------ Source text ------

We loaded Judy into a box with NoPass’s dogs, Kate and Lady. and stopped by Mr. Murty’s place out past the bridge. I had to drop off the hunting lease payment for my son. He has one of the better payment plans that I’ve seen, a fifth of Lord Baltimore Gin , and a pack of USA light shorts. The gin was less than six bucks.

I pulled up to the entrance of the property and Rye got out and undid the chain to allow our two truck convoy to enter the mud yard of the decaying abandoned house. A single set of rabbit tracks crossed into a thicket growing in what was the front porch. A good omen?

The closest thing to “Papers” our dog have is the ones we swatted them with when they were puppies. Beagle mixed might be the most apt description of them. Little short legged Judy was the Grande Dame of what passes for our pack while Uncle NoPass’s dogs, Kate and Lady were just one season into adult hunting and still committed the occasional faux pas of chasing deer, although you’ll never convince NoPass that one of his dogs would do such an unforgivable sin. Uncle NoPass’s Last Chance had his last chance and was given away as a child’s yard dog. A suitable job position for a dog with his disposition and general dislike of anything that appeared to him as work--like chasing rabbits. We were down to a total of four dogs, not counting Fat Maggie who was resting on past laurels.

We put the dogs on the ground and they nosed over the tracks, totally ignoring them. Going around the house, the dogs nosed their way into a thick stand of sweet gum saplings at the back of the “yard”. Lady began to talk and Judy joined in. Soon all three dogs were in full cry . They circled Uncle NoPass, who often said that he couldn’t hear himself fart, three times in a tight circle through some incredibly thick cover. He heard this because I thought he was going to corkscrew himself into the ground as I watched him pivot around looking ahead of the dogs.

The rabbit peeled away into or across a deep gully. The dogs completely lost the track and couldn’t pick it back up, so we moved on with Brag, the youngest in the thickest of the briars, me , next on the fringes with Rye on the clean hillside and NoPass on the logging trails.

I had joined Brag in the sea of “wait a minute” stickers as we cut across to a ridge that stuck out like a finger between two of the briar filled bowls when Lady started barking as a trail heated up. Judy confirmed it and then the chase… “Boom”… ended. Brag had shot him as he passed by his feet. The rabbit hadn’t moved until the tension became intolerable.

A few minutes later, in the same bottom, the dogs started sounding off at our feet again. I only had time to yell for Rye to watch out as the flash of white burst across the slight opening I was in. The rabbit instead hooked up the facing hill before curling around past Rye. Having plenty of time, the old Sweet 16 fired a single shot and a few minutes later the dog’s went quite. Again the rabbit hadn’t moved until it was literally kicked from it’s bed.

------ Extracted entries ------

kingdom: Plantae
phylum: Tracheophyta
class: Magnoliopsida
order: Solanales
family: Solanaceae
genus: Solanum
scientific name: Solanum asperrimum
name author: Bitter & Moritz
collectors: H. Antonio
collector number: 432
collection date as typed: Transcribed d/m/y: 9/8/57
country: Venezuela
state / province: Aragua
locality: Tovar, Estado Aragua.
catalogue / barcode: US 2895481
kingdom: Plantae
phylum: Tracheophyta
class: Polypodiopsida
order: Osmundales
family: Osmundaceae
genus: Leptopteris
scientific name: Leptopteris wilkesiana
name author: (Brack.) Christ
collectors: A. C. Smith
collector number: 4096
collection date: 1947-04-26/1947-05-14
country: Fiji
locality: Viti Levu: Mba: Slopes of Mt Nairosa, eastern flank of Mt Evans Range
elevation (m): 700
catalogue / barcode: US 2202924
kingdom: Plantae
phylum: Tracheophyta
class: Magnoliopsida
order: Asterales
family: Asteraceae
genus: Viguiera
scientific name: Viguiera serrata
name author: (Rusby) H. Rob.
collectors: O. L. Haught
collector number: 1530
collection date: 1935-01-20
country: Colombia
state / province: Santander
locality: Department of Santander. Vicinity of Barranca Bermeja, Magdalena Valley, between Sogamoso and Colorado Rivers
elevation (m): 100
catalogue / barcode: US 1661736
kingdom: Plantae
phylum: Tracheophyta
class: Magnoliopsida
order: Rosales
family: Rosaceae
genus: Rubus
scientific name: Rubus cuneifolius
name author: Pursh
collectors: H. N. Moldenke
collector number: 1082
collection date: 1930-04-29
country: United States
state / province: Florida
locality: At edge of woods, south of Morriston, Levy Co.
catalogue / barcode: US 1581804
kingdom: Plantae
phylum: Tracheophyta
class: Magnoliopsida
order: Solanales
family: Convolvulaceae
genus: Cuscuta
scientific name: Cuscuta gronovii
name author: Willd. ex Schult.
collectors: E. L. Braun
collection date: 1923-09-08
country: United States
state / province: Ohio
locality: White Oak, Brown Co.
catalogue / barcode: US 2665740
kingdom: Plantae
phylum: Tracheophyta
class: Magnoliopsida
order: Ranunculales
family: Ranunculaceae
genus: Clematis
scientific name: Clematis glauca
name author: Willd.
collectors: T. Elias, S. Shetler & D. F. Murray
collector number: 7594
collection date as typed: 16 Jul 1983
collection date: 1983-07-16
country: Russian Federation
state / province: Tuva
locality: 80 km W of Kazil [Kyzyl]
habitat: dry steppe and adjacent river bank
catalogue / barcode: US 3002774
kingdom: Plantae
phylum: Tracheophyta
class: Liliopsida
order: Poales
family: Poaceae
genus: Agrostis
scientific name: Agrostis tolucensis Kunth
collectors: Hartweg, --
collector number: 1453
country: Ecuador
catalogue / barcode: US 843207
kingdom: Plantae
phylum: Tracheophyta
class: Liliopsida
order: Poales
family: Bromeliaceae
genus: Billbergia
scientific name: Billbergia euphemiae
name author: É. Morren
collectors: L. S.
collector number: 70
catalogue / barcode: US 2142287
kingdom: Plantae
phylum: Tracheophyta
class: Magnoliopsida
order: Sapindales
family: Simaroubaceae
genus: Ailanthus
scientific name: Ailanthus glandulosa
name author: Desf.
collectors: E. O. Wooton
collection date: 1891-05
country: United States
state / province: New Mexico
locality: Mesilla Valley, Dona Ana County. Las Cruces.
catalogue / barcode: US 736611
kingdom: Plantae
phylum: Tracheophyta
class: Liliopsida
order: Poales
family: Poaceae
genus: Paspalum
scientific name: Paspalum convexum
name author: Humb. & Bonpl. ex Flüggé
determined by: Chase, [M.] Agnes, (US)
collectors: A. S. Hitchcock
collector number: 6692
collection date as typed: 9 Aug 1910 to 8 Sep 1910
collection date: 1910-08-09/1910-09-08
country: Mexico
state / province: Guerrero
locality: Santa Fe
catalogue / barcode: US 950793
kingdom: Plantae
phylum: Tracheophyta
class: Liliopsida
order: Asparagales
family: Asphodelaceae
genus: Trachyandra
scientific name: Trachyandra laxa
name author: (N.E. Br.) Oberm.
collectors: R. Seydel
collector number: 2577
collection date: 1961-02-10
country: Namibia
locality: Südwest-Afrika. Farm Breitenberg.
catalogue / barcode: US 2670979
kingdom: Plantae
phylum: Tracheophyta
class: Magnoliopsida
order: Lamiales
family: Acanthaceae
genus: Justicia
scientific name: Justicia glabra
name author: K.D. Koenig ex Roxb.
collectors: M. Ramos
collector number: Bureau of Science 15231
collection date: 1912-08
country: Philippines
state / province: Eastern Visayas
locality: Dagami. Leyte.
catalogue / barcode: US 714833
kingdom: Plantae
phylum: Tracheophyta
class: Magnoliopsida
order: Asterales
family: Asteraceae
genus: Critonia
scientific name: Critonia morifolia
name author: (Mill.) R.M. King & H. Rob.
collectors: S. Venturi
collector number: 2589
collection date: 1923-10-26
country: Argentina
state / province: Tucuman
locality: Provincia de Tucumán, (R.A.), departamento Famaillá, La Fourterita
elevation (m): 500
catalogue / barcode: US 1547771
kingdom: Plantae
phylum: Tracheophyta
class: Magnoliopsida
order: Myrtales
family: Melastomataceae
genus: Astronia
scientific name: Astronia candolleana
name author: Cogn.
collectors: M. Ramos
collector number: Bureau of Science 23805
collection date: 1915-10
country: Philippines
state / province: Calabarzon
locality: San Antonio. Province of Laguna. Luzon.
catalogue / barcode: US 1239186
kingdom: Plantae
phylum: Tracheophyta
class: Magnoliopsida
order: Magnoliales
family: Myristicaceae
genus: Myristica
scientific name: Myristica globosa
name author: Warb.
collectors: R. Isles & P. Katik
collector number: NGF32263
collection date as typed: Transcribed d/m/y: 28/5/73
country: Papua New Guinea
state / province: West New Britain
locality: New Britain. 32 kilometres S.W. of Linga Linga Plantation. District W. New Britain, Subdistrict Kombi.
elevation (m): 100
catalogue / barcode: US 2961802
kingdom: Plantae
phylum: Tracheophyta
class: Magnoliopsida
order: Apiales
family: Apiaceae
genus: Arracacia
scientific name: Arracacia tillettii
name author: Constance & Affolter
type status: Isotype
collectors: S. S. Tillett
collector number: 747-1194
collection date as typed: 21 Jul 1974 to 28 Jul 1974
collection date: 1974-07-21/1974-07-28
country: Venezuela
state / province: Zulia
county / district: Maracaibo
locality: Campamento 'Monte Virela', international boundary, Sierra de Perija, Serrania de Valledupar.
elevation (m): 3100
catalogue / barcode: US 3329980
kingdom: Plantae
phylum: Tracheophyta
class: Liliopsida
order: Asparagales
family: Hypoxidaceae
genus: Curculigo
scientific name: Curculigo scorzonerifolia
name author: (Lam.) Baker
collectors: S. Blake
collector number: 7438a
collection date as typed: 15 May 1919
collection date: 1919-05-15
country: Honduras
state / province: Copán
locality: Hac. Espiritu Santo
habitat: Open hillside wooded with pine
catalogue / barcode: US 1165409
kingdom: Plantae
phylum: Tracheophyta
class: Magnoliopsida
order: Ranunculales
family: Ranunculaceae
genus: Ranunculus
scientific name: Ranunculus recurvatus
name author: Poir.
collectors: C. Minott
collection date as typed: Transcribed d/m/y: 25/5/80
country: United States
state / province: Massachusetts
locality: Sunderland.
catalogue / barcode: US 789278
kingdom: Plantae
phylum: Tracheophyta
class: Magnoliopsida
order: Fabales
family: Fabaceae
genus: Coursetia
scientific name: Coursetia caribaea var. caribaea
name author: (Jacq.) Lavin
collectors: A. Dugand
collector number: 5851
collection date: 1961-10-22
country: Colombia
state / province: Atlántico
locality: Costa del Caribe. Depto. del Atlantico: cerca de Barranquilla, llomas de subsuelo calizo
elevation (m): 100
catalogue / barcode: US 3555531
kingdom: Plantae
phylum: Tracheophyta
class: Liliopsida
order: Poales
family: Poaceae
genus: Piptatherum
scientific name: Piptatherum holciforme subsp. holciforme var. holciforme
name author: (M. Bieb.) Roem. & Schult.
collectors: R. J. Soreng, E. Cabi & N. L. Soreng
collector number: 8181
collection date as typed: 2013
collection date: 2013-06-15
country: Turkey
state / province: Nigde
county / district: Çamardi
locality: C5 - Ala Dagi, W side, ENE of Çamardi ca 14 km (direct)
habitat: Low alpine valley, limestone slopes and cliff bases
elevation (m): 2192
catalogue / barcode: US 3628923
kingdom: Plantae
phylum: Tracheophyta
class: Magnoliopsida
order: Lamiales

------

What you should do:
Repeat the passage of the rabbit-hunting story between "The closest thing" and "on past laurels.", inclusive.

Written response:
The closest thing to “Papers” our dog have is the ones we swatted them with when they were puppies. Beagle mixed might be the most apt description of them. Little short legged Judy was the Grande Dame of what passes for our pack while Uncle NoPass’s dogs, Kate and Lady were just one season into adult hunting and still committed the occasional faux pas of chasing deer, although you’ll never convince NoPass that one of his dogs would do such an unforgivable sin. Uncle NoPass’s Last Chance had his last chance and was given away as a child’s yard dog. A suitable job position for a dog with his disposition and general dislike of anything that appeared to him as work--like chasing rabbits. We were down to a total of four dogs, not counting Fat Maggie who was resting on past laurels.